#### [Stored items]
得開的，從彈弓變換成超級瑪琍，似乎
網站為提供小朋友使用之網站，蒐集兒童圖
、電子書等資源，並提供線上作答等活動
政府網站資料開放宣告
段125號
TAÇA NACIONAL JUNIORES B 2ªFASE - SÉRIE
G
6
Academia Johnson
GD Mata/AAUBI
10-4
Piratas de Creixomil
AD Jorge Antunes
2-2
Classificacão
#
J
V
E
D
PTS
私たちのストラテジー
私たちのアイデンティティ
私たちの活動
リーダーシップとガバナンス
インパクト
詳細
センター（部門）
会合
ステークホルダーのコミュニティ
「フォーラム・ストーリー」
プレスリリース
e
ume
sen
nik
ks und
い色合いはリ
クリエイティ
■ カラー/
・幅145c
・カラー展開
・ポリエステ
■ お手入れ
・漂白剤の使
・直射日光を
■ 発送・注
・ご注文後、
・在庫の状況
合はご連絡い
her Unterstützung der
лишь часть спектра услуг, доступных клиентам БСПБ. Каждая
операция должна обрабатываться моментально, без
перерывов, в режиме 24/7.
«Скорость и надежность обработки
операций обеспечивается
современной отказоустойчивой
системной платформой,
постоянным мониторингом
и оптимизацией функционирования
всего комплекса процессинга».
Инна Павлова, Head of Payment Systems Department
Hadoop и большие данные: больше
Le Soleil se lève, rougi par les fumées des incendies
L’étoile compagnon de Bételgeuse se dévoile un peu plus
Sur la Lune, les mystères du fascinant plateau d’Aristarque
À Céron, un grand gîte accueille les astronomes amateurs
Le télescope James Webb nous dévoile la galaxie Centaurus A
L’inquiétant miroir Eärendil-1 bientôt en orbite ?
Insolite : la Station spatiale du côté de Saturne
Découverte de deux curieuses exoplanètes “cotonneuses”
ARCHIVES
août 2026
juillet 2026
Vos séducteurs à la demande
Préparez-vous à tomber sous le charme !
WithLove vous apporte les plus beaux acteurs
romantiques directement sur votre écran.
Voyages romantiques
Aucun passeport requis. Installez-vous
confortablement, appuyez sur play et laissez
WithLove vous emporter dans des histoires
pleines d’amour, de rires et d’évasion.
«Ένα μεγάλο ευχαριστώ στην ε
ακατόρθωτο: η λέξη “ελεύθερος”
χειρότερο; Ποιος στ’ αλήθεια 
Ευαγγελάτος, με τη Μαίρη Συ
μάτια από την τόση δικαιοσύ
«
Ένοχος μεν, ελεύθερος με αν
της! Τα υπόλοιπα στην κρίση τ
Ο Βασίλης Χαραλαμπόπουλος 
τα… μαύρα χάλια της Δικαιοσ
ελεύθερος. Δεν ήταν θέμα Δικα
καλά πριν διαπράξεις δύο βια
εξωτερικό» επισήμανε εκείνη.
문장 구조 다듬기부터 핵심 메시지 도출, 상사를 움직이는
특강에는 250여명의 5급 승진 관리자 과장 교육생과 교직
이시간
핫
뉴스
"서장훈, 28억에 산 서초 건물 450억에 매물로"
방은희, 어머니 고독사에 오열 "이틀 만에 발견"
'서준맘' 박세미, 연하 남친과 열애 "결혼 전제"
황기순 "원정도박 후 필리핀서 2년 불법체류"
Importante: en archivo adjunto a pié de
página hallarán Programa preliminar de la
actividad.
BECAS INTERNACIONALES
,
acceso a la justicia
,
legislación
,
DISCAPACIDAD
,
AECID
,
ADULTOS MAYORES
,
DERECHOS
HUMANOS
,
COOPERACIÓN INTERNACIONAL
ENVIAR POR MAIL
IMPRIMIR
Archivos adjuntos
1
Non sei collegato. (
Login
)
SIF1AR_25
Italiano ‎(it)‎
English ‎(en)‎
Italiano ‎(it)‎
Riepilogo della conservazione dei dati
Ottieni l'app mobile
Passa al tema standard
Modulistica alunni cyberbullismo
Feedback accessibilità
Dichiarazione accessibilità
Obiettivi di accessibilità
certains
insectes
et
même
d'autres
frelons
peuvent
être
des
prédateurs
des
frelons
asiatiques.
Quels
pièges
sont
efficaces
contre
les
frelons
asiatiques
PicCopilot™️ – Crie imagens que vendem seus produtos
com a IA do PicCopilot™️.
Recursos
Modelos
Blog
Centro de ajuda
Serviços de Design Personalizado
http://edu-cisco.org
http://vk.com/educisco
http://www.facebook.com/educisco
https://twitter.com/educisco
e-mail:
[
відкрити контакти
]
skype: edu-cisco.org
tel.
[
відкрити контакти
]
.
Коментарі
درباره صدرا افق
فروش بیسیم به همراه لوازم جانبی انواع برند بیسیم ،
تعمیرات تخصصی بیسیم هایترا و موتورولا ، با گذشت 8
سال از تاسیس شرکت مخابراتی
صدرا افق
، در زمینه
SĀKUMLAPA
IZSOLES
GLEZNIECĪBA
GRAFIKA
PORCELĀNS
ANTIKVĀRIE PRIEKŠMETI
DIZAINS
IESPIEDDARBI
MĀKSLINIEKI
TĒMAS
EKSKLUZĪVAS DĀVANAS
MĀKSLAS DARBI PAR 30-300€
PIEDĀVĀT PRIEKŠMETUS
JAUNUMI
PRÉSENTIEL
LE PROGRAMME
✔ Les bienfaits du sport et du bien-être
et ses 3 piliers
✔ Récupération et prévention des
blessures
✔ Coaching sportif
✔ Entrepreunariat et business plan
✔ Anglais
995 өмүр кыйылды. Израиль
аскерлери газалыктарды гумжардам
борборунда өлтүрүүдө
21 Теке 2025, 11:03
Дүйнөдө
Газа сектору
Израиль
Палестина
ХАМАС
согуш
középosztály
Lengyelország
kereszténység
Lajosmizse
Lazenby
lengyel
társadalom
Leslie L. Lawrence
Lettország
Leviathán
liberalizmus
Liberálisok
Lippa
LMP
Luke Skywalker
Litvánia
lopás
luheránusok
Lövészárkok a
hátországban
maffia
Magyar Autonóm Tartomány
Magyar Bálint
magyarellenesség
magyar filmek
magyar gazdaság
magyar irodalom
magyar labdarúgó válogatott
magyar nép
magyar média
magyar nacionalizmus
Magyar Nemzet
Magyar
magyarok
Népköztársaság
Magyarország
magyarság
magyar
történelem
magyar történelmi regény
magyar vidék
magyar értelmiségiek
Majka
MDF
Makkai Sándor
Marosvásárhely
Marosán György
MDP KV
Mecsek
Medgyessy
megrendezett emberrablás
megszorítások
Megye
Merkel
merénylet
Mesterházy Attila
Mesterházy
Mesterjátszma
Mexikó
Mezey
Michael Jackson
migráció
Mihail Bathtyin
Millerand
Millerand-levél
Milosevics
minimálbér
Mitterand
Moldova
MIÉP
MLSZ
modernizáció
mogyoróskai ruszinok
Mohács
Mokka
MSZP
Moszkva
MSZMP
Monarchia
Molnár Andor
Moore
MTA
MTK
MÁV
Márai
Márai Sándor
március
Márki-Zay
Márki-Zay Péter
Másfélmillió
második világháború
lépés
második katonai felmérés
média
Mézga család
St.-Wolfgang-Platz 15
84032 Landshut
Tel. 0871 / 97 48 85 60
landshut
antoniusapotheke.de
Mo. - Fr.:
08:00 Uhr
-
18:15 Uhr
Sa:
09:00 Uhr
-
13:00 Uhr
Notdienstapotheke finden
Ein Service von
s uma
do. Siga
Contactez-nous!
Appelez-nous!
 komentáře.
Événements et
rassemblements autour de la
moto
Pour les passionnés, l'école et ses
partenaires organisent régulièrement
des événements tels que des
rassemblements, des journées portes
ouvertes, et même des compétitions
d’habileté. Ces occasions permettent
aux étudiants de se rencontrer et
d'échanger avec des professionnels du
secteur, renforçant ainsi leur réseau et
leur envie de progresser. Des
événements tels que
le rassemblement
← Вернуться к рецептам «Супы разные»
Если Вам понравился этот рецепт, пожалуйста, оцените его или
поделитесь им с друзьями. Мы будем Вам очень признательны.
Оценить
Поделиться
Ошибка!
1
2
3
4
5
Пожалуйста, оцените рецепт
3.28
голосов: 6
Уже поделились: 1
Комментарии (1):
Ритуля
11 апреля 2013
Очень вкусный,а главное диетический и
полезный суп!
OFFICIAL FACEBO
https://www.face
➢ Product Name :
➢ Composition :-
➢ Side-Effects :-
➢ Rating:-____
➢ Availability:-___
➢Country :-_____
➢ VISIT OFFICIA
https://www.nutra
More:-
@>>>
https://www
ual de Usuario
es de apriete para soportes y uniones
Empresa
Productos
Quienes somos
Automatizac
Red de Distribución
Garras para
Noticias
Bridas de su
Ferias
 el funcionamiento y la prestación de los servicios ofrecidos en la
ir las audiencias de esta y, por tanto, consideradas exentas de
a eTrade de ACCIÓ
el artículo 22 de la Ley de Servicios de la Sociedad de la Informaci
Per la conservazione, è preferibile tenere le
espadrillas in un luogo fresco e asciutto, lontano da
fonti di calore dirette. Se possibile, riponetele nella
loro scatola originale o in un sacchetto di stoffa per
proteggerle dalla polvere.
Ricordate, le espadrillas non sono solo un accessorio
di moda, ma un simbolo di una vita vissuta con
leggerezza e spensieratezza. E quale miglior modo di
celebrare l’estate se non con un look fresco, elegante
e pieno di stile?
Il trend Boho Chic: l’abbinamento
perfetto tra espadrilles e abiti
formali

#### [WHAT NEEDS TO BE DONE]
Look above for every line with the word "PicCopilot" and copy it.

#### [YOUR RESPONSE]
PicCopilot™️ – Crie imagens que vendem seus produtos
com a IA do PicCopilot™️.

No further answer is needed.